Tower Expanding In Japan

When HMV’s flagship Japan record store in Tokyo’s Shibuya district closed Aug. 22, the media was out in force to cover the historic event.

Shibuya HMV was once considered the most important record store in Japan and is credited with helping launch the storied “Shibuya-kei” movement of the early 1990s, which gave the world such famous Japanese indie artists as Cornelius and Pizzicato Five.

Several blocks away, Tower Records Japan’s own flagship store was open for business as usual, and, virtually unreported by the media, the company is actually planning to expand.

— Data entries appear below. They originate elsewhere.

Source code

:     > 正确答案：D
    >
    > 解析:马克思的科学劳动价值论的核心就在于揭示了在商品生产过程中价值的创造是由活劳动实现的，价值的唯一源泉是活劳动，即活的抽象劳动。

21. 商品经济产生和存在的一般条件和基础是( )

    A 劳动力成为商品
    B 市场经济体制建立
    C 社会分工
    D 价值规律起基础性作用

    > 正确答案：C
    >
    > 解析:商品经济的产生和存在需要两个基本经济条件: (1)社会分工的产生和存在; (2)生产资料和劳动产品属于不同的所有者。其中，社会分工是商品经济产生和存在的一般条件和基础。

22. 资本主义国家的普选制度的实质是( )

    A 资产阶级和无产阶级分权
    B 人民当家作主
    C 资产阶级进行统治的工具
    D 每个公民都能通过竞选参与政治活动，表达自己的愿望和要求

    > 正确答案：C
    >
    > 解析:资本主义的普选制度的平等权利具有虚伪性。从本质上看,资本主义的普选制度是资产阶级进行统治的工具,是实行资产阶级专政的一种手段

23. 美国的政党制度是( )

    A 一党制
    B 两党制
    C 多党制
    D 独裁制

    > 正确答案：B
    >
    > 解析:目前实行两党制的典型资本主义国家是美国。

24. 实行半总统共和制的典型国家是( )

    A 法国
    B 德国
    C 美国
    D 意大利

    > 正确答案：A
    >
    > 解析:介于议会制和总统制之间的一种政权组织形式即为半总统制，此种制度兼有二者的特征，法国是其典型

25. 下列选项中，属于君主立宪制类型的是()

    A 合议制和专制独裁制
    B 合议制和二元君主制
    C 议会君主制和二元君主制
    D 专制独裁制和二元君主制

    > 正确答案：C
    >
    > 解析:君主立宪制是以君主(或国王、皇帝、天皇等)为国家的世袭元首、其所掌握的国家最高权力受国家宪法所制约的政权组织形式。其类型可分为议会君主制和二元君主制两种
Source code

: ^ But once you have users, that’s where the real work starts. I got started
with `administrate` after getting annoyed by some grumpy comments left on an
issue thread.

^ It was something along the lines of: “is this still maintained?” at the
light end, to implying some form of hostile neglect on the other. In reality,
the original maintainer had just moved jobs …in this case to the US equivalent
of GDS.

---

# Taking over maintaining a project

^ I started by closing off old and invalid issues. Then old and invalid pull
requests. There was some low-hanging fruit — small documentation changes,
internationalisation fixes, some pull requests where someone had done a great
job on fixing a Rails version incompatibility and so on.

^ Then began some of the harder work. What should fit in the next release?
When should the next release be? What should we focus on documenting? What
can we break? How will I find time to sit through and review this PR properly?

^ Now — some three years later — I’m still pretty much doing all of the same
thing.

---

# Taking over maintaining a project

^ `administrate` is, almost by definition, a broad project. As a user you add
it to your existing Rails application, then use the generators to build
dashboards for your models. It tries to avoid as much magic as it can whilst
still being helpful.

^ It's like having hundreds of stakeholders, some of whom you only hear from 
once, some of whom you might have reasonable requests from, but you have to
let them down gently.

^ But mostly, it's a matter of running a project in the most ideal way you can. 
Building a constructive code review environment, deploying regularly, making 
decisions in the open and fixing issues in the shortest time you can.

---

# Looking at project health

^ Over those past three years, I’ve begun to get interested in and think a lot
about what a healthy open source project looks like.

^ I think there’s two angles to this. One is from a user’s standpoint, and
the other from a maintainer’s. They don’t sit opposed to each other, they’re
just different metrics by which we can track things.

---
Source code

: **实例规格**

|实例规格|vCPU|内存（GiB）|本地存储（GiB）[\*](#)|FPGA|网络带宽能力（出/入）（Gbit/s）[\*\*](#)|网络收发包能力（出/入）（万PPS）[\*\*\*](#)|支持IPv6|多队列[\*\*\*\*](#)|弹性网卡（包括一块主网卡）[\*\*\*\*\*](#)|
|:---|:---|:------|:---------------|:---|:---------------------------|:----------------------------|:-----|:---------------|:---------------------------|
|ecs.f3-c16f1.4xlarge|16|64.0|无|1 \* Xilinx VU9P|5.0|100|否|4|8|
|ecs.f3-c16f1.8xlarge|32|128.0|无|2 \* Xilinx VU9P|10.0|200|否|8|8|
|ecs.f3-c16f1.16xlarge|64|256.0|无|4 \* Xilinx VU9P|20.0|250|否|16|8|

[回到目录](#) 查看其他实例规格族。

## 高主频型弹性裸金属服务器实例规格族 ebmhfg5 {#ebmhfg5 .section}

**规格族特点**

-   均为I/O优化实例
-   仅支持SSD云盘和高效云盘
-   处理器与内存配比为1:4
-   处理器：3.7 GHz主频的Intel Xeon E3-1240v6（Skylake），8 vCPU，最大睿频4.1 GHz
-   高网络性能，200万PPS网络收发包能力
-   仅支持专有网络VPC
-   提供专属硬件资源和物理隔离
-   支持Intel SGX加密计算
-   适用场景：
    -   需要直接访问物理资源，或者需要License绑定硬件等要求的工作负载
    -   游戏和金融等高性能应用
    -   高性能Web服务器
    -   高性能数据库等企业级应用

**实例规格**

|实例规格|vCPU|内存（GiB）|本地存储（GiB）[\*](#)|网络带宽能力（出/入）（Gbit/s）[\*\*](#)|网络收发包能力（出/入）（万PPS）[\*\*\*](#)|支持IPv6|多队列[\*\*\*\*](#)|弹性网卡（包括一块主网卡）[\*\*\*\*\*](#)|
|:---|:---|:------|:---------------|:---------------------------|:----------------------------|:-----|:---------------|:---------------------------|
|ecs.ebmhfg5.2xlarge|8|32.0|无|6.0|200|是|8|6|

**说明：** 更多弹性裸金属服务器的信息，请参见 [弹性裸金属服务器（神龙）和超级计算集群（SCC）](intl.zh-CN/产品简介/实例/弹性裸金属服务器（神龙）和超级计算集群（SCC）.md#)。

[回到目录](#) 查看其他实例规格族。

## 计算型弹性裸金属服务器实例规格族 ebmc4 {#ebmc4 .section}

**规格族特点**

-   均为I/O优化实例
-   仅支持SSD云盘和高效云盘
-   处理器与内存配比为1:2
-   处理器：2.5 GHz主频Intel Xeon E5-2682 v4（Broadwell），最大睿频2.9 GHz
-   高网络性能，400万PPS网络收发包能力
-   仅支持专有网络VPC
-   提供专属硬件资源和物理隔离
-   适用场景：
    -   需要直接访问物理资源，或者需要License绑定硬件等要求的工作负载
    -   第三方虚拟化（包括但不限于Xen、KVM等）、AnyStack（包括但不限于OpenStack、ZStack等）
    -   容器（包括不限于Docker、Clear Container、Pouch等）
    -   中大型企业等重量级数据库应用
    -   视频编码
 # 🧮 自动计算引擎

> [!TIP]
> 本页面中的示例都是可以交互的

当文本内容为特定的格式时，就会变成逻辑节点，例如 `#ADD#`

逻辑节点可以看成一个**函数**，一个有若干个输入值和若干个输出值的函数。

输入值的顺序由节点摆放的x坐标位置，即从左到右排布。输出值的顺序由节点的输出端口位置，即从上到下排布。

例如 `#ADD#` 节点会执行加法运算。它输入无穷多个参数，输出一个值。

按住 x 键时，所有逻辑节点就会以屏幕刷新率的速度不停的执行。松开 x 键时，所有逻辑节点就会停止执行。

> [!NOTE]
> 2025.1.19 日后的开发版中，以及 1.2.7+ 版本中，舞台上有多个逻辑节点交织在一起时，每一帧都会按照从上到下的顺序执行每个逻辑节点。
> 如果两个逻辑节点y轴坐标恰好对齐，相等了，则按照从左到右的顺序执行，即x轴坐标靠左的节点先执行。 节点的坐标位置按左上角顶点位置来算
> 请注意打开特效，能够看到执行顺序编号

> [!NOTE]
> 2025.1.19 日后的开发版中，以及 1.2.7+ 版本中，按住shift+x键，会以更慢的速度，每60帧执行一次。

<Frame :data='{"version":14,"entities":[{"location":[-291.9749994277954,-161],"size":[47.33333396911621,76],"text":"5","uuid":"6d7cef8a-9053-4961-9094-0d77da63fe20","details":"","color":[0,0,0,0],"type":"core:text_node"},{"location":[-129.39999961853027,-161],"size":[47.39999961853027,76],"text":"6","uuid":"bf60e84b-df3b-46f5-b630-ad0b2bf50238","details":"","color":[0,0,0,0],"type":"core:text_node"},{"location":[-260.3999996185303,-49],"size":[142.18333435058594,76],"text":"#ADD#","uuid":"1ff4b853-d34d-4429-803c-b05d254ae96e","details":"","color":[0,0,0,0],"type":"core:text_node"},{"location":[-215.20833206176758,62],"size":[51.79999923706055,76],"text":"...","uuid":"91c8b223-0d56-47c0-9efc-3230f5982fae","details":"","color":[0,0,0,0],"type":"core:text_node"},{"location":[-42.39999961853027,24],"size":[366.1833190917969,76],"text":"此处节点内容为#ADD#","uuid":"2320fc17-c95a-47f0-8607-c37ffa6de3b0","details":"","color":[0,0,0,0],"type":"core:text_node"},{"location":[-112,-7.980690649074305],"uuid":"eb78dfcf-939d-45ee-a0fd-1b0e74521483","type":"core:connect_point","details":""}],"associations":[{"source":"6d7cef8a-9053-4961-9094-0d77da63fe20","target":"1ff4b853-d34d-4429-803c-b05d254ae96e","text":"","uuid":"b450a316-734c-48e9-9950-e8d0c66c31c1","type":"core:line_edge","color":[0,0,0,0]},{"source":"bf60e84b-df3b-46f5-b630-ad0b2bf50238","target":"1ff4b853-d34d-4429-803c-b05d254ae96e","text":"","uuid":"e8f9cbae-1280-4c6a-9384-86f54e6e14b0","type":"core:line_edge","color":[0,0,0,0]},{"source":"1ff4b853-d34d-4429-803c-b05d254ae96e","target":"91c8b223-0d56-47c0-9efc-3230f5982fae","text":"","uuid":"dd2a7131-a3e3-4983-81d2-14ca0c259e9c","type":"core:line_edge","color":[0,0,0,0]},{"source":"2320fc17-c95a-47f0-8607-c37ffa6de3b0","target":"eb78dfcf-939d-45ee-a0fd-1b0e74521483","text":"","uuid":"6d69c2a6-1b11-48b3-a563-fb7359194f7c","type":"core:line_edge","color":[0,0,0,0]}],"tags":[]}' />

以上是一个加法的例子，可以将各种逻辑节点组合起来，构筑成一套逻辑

Unlike HMV and Shinseido, a homegrown record chain, Tower is not under the control of a fund that has taken over management and is cutting personnel and outlets.

Tower Japan is still trying to rationalize its mission as a record store, and has entered into A&R in order to do that.

According to a report in the Asahi Shimbun newspaper, Tower has been seeking out and signing local artists to its own boutique label that will be sold in Tower stores.

The company plans to promote these artists fully with online projects and concerts in a bid to attract younger music lovers back to record stores. One way they are doing this is to release singles of emerging artists for only 100 yen ($0.85) each in order to isolate those with real appeal.

In addition, Tower is making its own high-quality compilation albums, some with various artists and some dedicated to one artist (Bill Evans, for instance), and then selling them at low prices.

Ironically, import CD albums in Japan usually sell for less than what an album would cost on Japan iTunes, which means Tower’s real competition is Amazon, not downloading services. However, because of record company collusion, prices for J-pop CDs are uniformly high and fixed by law. It will always be difficult to recover the record store business as long as J-pop CDs remain so expensive.